- Exercise
In your copy of the records, include every word exactly and no pictures.

Data excerpts
------

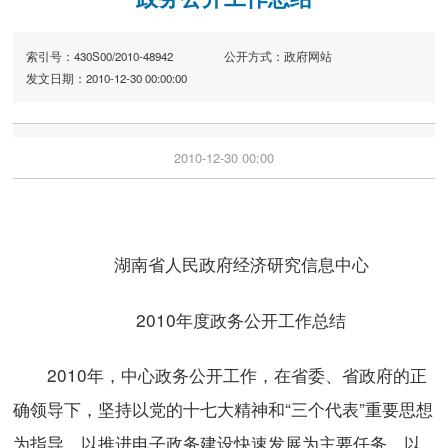
索引号：430S00/2010-48942
公开方式：政府网站
发文日期：2010-12-30 00:00:00
2010-12-30 00:00
湖南省人民政府经济研究信息中心
2010年度政务公开工作总结
2010年，中心政务公开工作，在省委、省政府的正
确领导下，坚持以党的十七大精神和“三个代表”重要思想
为指导，以推进电子政务建设快速发展为主要任务，以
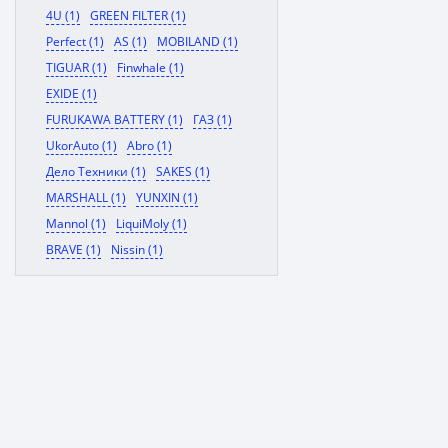
4U (1)
GREEN FILTER (1)
Perfect (1)
AS (1)
MOBILAND (1)
TIGUAR (1)
Finwhale (1)
EXIDE (1)
FURUKAWA BATTERY (1)
ГАЗ (1)
UkorAuto (1)
Abro (1)
Дело Техники (1)
SAKES (1)
MARSHALL (1)
YUNXIN (1)
Mannol (1)
LiquiMoly (1)
BRAVE (1)
Nissin (1)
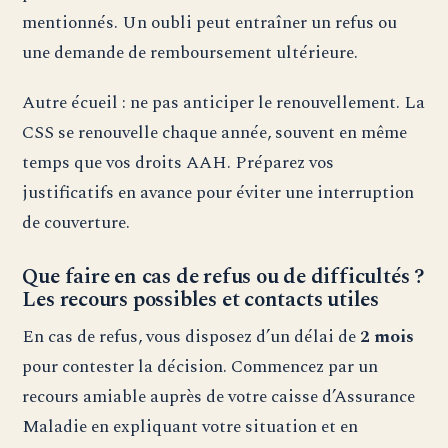
mentionnés. Un oubli peut entraîner un refus ou
une demande de remboursement ultérieure.
Autre écueil : ne pas anticiper le renouvellement. La
CSS se renouvelle chaque année, souvent en même
temps que vos droits AAH. Préparez vos
justificatifs en avance pour éviter une interruption
de couverture.
Que faire en cas de refus ou de difficultés ?
Les recours possibles et contacts utiles
En cas de refus, vous disposez d’un délai de
2 mois
pour contester la décision. Commencez par un
recours amiable auprès de votre caisse d’Assurance
Maladie en expliquant votre situation et en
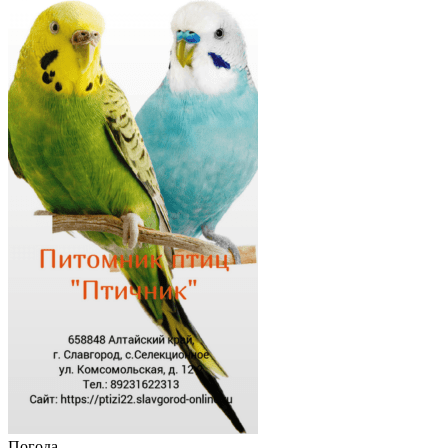
Погода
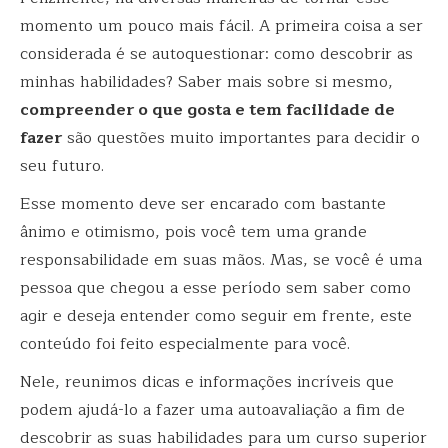
momento um pouco mais fácil. A primeira coisa a ser
considerada é se autoquestionar: como descobrir as
minhas habilidades? Saber mais sobre si mesmo,
compreender o que gosta e tem facilidade de
fazer
são questões muito importantes para decidir o
seu futuro.
Esse momento deve ser encarado com bastante
ânimo e otimismo, pois você tem uma grande
responsabilidade em suas mãos. Mas, se você é uma
pessoa que chegou a esse período sem saber como
agir e deseja entender como seguir em frente, este
conteúdo foi feito especialmente para você.
Nele, reunimos dicas e informações incríveis que
podem ajudá-lo a fazer uma autoavaliação a fim de
descobrir as suas habilidades para um curso superior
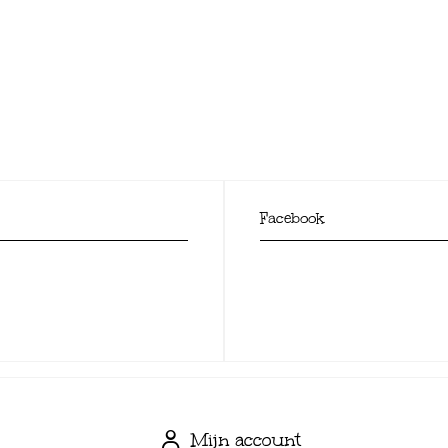
Facebook
Mijn account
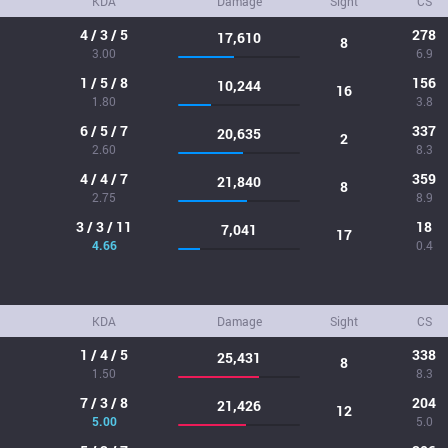
KDA
Damage
Sight
CS
4 / 3 / 5
278
17,610
8
3.00
6.9
1 / 5 / 8
156
10,244
16
1.80
3.8
6 / 5 / 7
337
20,635
2
2.60
8.3
4 / 4 / 7
359
21,840
8
2.75
8.9
3 / 3 / 11
18
7,041
17
4.66
0.4
KDA
Damage
Sight
CS
1 / 4 / 5
338
25,431
8
1.50
8.3
7 / 3 / 8
204
21,426
12
5.00
5.0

------

- Exercise response
索引号：430S00/2010-48942
公开方式：政府网站
发文日期：2010-12-30 00:00:00
2010-12-30 00:00
湖南省人民政府经济研究信息中心
2010年度政务公开工作总结
2010年，中心政务公开工作，在省委、省政府的正
确领导下，坚持以党的十七大精神和“三个代表”重要思想
为指导，以推进电子政务建设快速发展为主要任务，以
4U (1)
GREEN FILTER (1)
Perfect (1)
AS (1)
MOBILAND (1)
TIGUAR (1)
Finwhale (1)
EXIDE (1)
FURUKAWA BATTERY (1)
ГАЗ (1)
UkorAuto (1)
Abro (1)
Дело Техники (1)
SAKES (1)
MARSHALL (1)
YUNXIN (1)
Mannol (1)
LiquiMoly (1)
BRAVE (1)
Nissin (1)
mentionnés. Un oubli peut entraîner un refus ou
une demande de remboursement ultérieure.
Autre écueil : ne pas anticiper le renouvellement. La
CSS se renouvelle chaque année, souvent en même
temps que vos droits AAH. Préparez vos
justificatifs en avance pour éviter une interruption
de couverture.
Que faire en cas de refus ou de difficultés ?
Les recours possibles et contacts utiles
En cas de refus, vous disposez d’un délai de
2 mois
pour contester la décision. Commencez par un
recours amiable auprès de votre caisse d’Assurance
Maladie en expliquant votre situation et en
Погода
momento um pouco mais fácil. A primeira coisa a ser
considerada é se autoquestionar: como descobrir as
minhas habilidades? Saber mais sobre si mesmo,
compreender o que gosta e tem facilidade de
fazer
são questões muito importantes para decidir o
seu futuro.
Esse momento deve ser encarado com bastante
ânimo e otimismo, pois você tem uma grande
responsabilidade em suas mãos. Mas, se você é uma
pessoa que chegou a esse período sem saber como
agir e deseja entender como seguir em frente, este
conteúdo foi feito especialmente para você.
Nele, reunimos dicas e informações incríveis que
podem ajudá-lo a fazer uma autoavaliação a fim de
descobrir as suas habilidades para um curso superior
Facebook
Mijn account
KDA
Damage
Sight
CS
4 / 3 / 5
278
17,610
8
3.00
6.9
1 / 5 / 8
156
10,244
16
1.80
3.8
6 / 5 / 7
337
20,635
2
2.60
8.3
4 / 4 / 7
359
21,840
8
2.75
8.9
3 / 3 / 11
18
7,041
17
4.66
0.4
KDA
Damage
Sight
CS
1 / 4 / 5
338
25,431
8
1.50
8.3
7 / 3 / 8
204
21,426
12
5.00
5.0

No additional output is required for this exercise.